Das eigentliche Ziel ist also nicht „die Animation wirkt geschmeidig“. Es ist: „Etwas erscheint, bevor der Nutzer Zeit hat, sich zu fragen, ob der Tap überhaupt angekommen ist.“ Das ist ungefähr das gleiche Budget wie ein Wechsel zwischen System-Apps – ein paar hundert Millisekunden – und damit ein deutlich strengerer Maßstab, als die meisten Übergänge innerhalb einer App erfüllen müssen.

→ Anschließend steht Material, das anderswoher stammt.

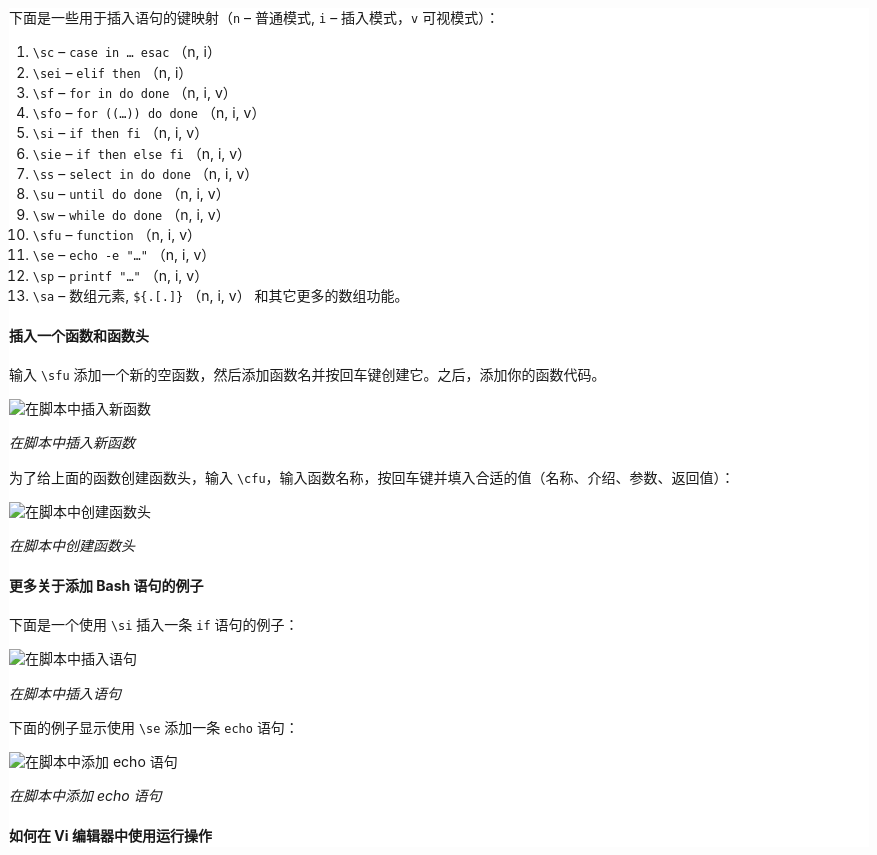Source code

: 
下面是一些用于插入语句的键映射（`n` – 普通模式, `i` – 插入模式，`v` 可视模式）：


1. `\sc` – `case in … esac` （n, i）
2. `\sei` – `elif then` （n, i）
3. `\sf` – `for in do done` （n, i, v）
4. `\sfo` – `for ((…)) do done` （n, i, v）
5. `\si` – `if then fi` （n, i, v）
6. `\sie` – `if then else fi` （n, i, v）
7. `\ss` – `select in do done` （n, i, v）
8. `\su` – `until do done` （n, i, v）
9. `\sw` – `while do done` （n, i, v）
10. `\sfu` – `function` （n, i, v）
11. `\se` – `echo -e "…"` （n, i, v）
12. `\sp` – `printf "…"` （n, i, v）
13. `\sa` – 数组元素, `${.[.]}` （n, i, v） 和其它更多的数组功能。


#### 插入一个函数和函数头


输入 `\sfu` 添加一个新的空函数，然后添加函数名并按回车键创建它。之后，添加你的函数代码。


![在脚本中插入新函数](/Asserts/Images//attachment/album/201705/02/005114jz0iplcmz10imi7j.png)


*在脚本中插入新函数*


为了给上面的函数创建函数头，输入 `\cfu`，输入函数名称，按回车键并填入合适的值（名称、介绍、参数、返回值）：


![在脚本中创建函数头](/Asserts/Images//attachment/album/201705/02/005114jz0iplcmz10imi7j.png)


*在脚本中创建函数头*


#### 更多关于添加 Bash 语句的例子


下面是一个使用 `\si` 插入一条 `if` 语句的例子：


![在脚本中插入语句](/Asserts/Images//attachment/album/201705/02/005114bd11zhj3b338ej33.png)


*在脚本中插入语句*


下面的例子显示使用 `\se` 添加一条 `echo` 语句：


![在脚本中添加 echo 语句](/Asserts/Images//attachment/album/201705/02/005115i2rh71k7rz3c88xh.png)


*在脚本中添加 echo 语句*


#### 如何在 Vi 编辑器中使用运行操作
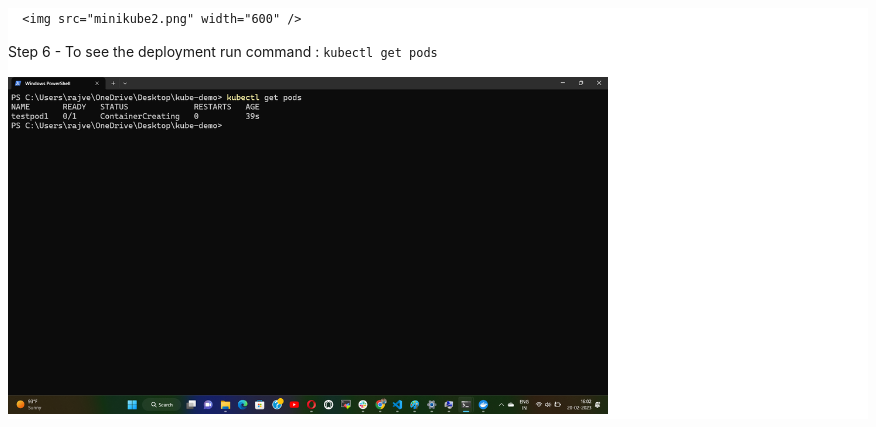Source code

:       <img src="minikube2.png" width="600" /> 

  Step 6 - To see the deployment run command : `kubectl get pods` 
      
   <img src="minikube3.png" width="600" /> 
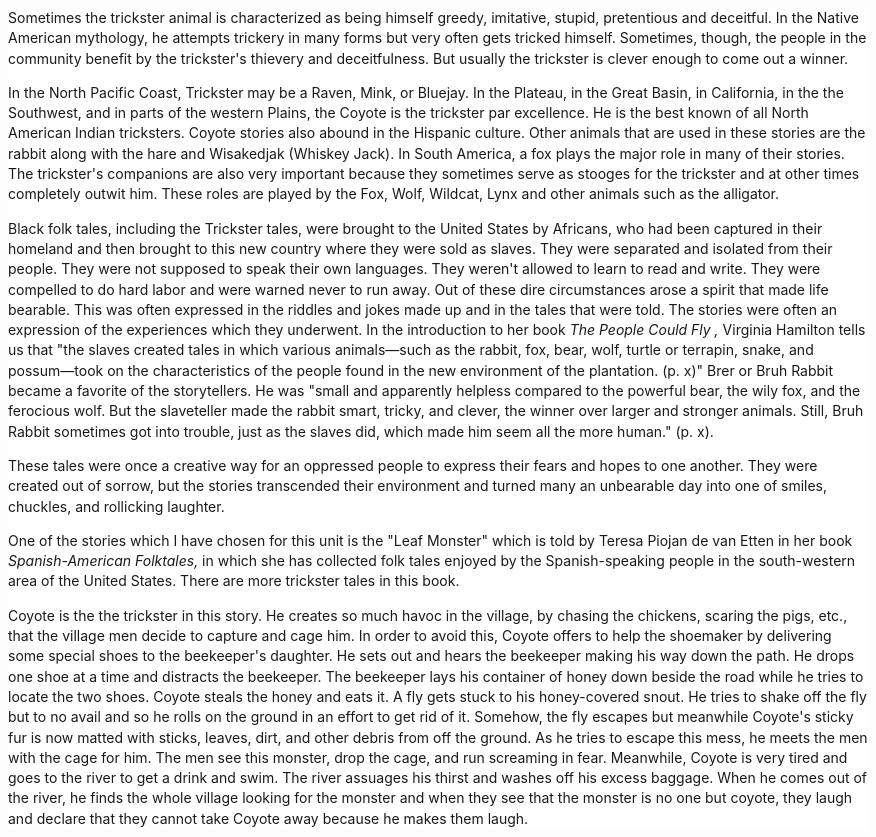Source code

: Sometimes the trickster animal is characterized as being himself greedy, imitative, stupid, pretentious and deceitful. In the Native American mythology, he attempts trickery in many forms but very often gets tricked himself. Sometimes, though, the people in the community benefit by the trickster's thievery and deceitfulness. But usually the trickster is clever enough to come out a winner.
</p>
<p>
In the North Pacific Coast, Trickster may be a Raven, Mink, or Bluejay. In the Plateau, in the Great Basin, in California, in the the Southwest, and in parts of the western Plains, the Coyote is the trickster par excellence. He is the best known of all North American Indian tricksters. Coyote stories also abound in the Hispanic culture. Other animals that are used in these stories are the rabbit along with the hare and Wisakedjak (Whiskey Jack). In South America, a fox plays the major role in many of their stories. The trickster's companions are also very important because they sometimes serve as stooges for the trickster and at other times completely outwit him. These roles are played by the Fox, Wolf, Wildcat, Lynx and other animals such as the alligator.
</p>
<p>
Black folk tales, including the Trickster tales, were brought to the United States by Africans, who had been captured in their homeland and then brought to this new country where they were sold as slaves. They were separated and isolated from their people. They were not supposed to speak their own languages. They weren't allowed to learn to read and write. They were compelled to do hard labor and were warned never to run away. Out of these dire circumstances arose a spirit that made life bearable. This was often expressed in the riddles and jokes made up and in the tales that were told. The stories were often an expression of the experiences which they underwent. In the introduction to her book
<i>
The People Could Fly ,
</i>
Virginia Hamilton tells us that "the slaves created tales in which various animals—such as the rabbit, fox, bear, wolf, turtle or terrapin, snake, and possum—took on the characteristics of the people found in the new environment of the plantation. (p. x)" Brer or Bruh Rabbit became a favorite of the storytellers. He was "small and apparently helpless compared to the powerful bear, the wily fox, and the ferocious wolf. But the slaveteller made the rabbit smart, tricky, and clever, the winner over larger and stronger animals. Still, Bruh Rabbit sometimes got into trouble, just as the slaves did, which made him seem all the more human." (p. x).
</p>
<p>
These tales were once a creative way for an oppressed people to express their fears and hopes to one another. They were created out of sorrow, but the stories transcended their environment and turned many an unbearable day into one of smiles, chuckles, and rollicking laughter.
</p>
<p>
One of the stories which I have chosen for this unit is the "Leaf Monster" which is told by Teresa Piojan de van Etten in her book
<i>
Spanish-American Folktales,
</i>
in which she has collected folk tales enjoyed by the Spanish-speaking people in the south-western area of the United States. There are more trickster tales in this book.
</p>
<p>
Coyote is the the trickster in this story. He creates so much havoc in the village, by chasing the chickens, scaring the pigs, etc., that the village men decide to capture and cage him. In order to avoid this, Coyote offers to help the shoemaker by delivering some special shoes to the beekeeper's daughter. He sets out and hears the beekeeper making his way down the path. He drops one shoe at a time and distracts the beekeeper. The beekeeper lays his container of honey down beside the road while he tries to locate the two shoes. Coyote steals the honey and eats it. A fly gets stuck to his honey-covered snout. He tries to shake off the fly but to no avail and so he rolls on the ground in an effort to get rid of it. Somehow, the fly escapes but meanwhile Coyote's sticky fur is now matted with sticks, leaves, dirt, and other debris from off the ground. As he tries to escape this mess, he meets the men with the cage for him. The men see this monster, drop the cage, and run screaming in fear. Meanwhile, Coyote is very tired and goes to the river to get a drink and swim. The river assuages his thirst and washes off his excess baggage. When he comes out of the river, he finds the whole village looking for the monster and when they see that the monster is no one but coyote, they laugh and declare that they cannot take Coyote away because he makes them laugh.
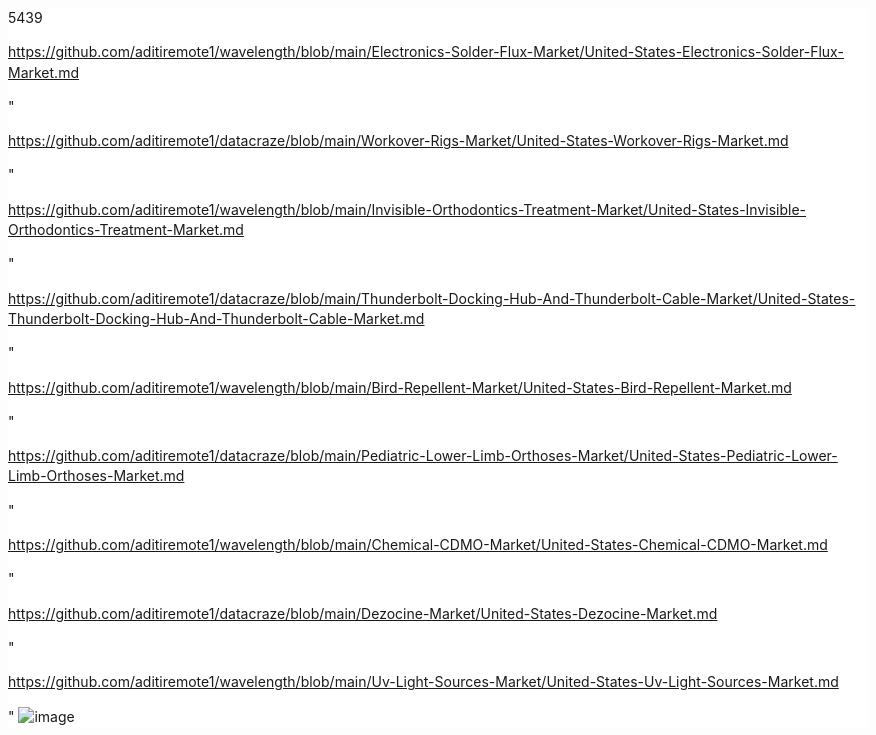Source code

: 5439</p><p><a href="https://github.com/aditiremote1/wavelength/blob/main/Electronics-Solder-Flux-Market/United-States-Electronics-Solder-Flux-Market.md">https://github.com/aditiremote1/wavelength/blob/main/Electronics-Solder-Flux-Market/United-States-Electronics-Solder-Flux-Market.md</a></p>"<p><a href="https://github.com/aditiremote1/datacraze/blob/main/Workover-Rigs-Market/United-States-Workover-Rigs-Market.md">https://github.com/aditiremote1/datacraze/blob/main/Workover-Rigs-Market/United-States-Workover-Rigs-Market.md</a></p>"<p><a href="https://github.com/aditiremote1/wavelength/blob/main/Invisible-Orthodontics-Treatment-Market/United-States-Invisible-Orthodontics-Treatment-Market.md">https://github.com/aditiremote1/wavelength/blob/main/Invisible-Orthodontics-Treatment-Market/United-States-Invisible-Orthodontics-Treatment-Market.md</a></p>"<p><a href="https://github.com/aditiremote1/datacraze/blob/main/Thunderbolt-Docking-Hub-And-Thunderbolt-Cable-Market/United-States-Thunderbolt-Docking-Hub-And-Thunderbolt-Cable-Market.md">https://github.com/aditiremote1/datacraze/blob/main/Thunderbolt-Docking-Hub-And-Thunderbolt-Cable-Market/United-States-Thunderbolt-Docking-Hub-And-Thunderbolt-Cable-Market.md</a></p>"<p><a href="https://github.com/aditiremote1/wavelength/blob/main/Bird-Repellent-Market/United-States-Bird-Repellent-Market.md">https://github.com/aditiremote1/wavelength/blob/main/Bird-Repellent-Market/United-States-Bird-Repellent-Market.md</a></p>"<p><a href="https://github.com/aditiremote1/datacraze/blob/main/Pediatric-Lower-Limb-Orthoses-Market/United-States-Pediatric-Lower-Limb-Orthoses-Market.md">https://github.com/aditiremote1/datacraze/blob/main/Pediatric-Lower-Limb-Orthoses-Market/United-States-Pediatric-Lower-Limb-Orthoses-Market.md</a></p>"<p><a href="https://github.com/aditiremote1/wavelength/blob/main/Chemical-CDMO-Market/United-States-Chemical-CDMO-Market.md">https://github.com/aditiremote1/wavelength/blob/main/Chemical-CDMO-Market/United-States-Chemical-CDMO-Market.md</a></p>"<p><a href="https://github.com/aditiremote1/datacraze/blob/main/Dezocine-Market/United-States-Dezocine-Market.md">https://github.com/aditiremote1/datacraze/blob/main/Dezocine-Market/United-States-Dezocine-Market.md</a></p>"<p><a href="https://github.com/aditiremote1/wavelength/blob/main/Uv-Light-Sources-Market/United-States-Uv-Light-Sources-Market.md">https://github.com/aditiremote1/wavelength/blob/main/Uv-Light-Sources-Market/United-States-Uv-Light-Sources-Market.md</a></p>"
![image](https://github.com/user-attachments/assets/8407c823-7b53-4eae-b66f-e5aa34ca2ab0)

Die Sperre darf sich nicht selbst blockieren
Das Klassenzimmer kann nicht auf das Netzwerk warten. Welche Frage auch gestellt wird, sie muss aus Daten stammen, die schon vor deinem Tap auf dem Gerät lagen – vorab abgerufen und zwischengespeichert, zu deinen Bedingungen, nicht erst angefragt in dem Moment, in dem du schon genervt auf einen Ladekreis starrst. Ist der Cache einmal leer, ist das ehrliche Scheitern eine schlichtere, statische Fragekarte – kein Ladekreis vor einem Lehrer, der noch gar nicht aufgetaucht ist.
Dieselbe Regel gilt für Assets. Eine Font-Anfrage oder ein Bildabruf auf dem kritischen Pfad ist eine Abhängigkeit davon, dass das Netzwerk genau in dem Moment schnell ist, in dem du gerade unterbrochen wirst – also genau dann, wenn deine Geduld am kleinsten ist. Dass diese Website ihre vier Schriften selbst hostet, folgt demselben Instinkt wie die App: Nichts, was das Intro braucht, darf ausfallen, nur weil jemand schlechtes Hotel-WLAN hat.
Wohin die Frames wirklich gehen
Nur günstige Animationseigenschaften – Position und Deckkraft, also solche, die ein Telefon bewegen kann, ohne das Layout darunter neu zu berechnen, nie etwas, das mitten in der Sequenz einen Reflow erzwingt. Ein Klassenzimmer, das derart oft erscheinen muss, kann sich nicht eine einzige Eigenschaft leisten, die auf einem älteren Gerät teuer ist – denn „älteres Gerät“ ist hier kein Randfall, sondern ein großer Teil derjenigen, die genau in dem Moment ihr Telefon halten, in dem sie nach etwas Gesperrtem greifen.
Die logische Folge: Das meiste, was im Intro wie Bewegung aussieht, ist eigentlich sehr wenig Bewegung, nur gut inszeniert. Eine Tür, die sich öffnet, eine Figur, die vier Schritte geht, eine Tafel, die einschwingt – nichts davon sind viele Pixel, die sich ändern, sondern viele *zeitlich abgestimmte* Pixel, die sich ändern. Das ist ein günstigerer Trick, als es von außen aussieht.
Wo wir uns noch unsicher sind
Der Kaltstart ist die ehrliche Lücke. Die allererste Unterbrechung nach einem Neustart des Telefons oder nachdem die App im Hintergrund beendet wurde, ist langsamer als jede danach, weil noch nichts „warm“ ist – keine zwischengespeicherte Frage, keine bereits geparsten Schriften, kein JS-Bundle schon im Speicher. Für diese erste Tap-Steuer haben wir keine saubere Lösung, außer die App so schlank wie möglich zu halten und zu hoffen, dass das Betriebssystem sie nicht zu eifrig aus dem Speicher wirft. Wenn sich deine allererste Sperre des Tages einen Tick langsamer anfühlt als der Rest, liegt es daran – und das ist uns bewusst, nicht einfach hingenommen.
Low-End-Android ist die andere offene Frage – die Telefone, für die das am meisten zählt, weil ein zweisekündiges Stolpern dort einen viel größeren Anteil des 300-ms-Budgets ausmacht als bei einem Flaggschiff. Wir entwickeln gegen diese Einschränkung, nicht gegen das Gerät, das wir zufällig gerade in der Hand halten.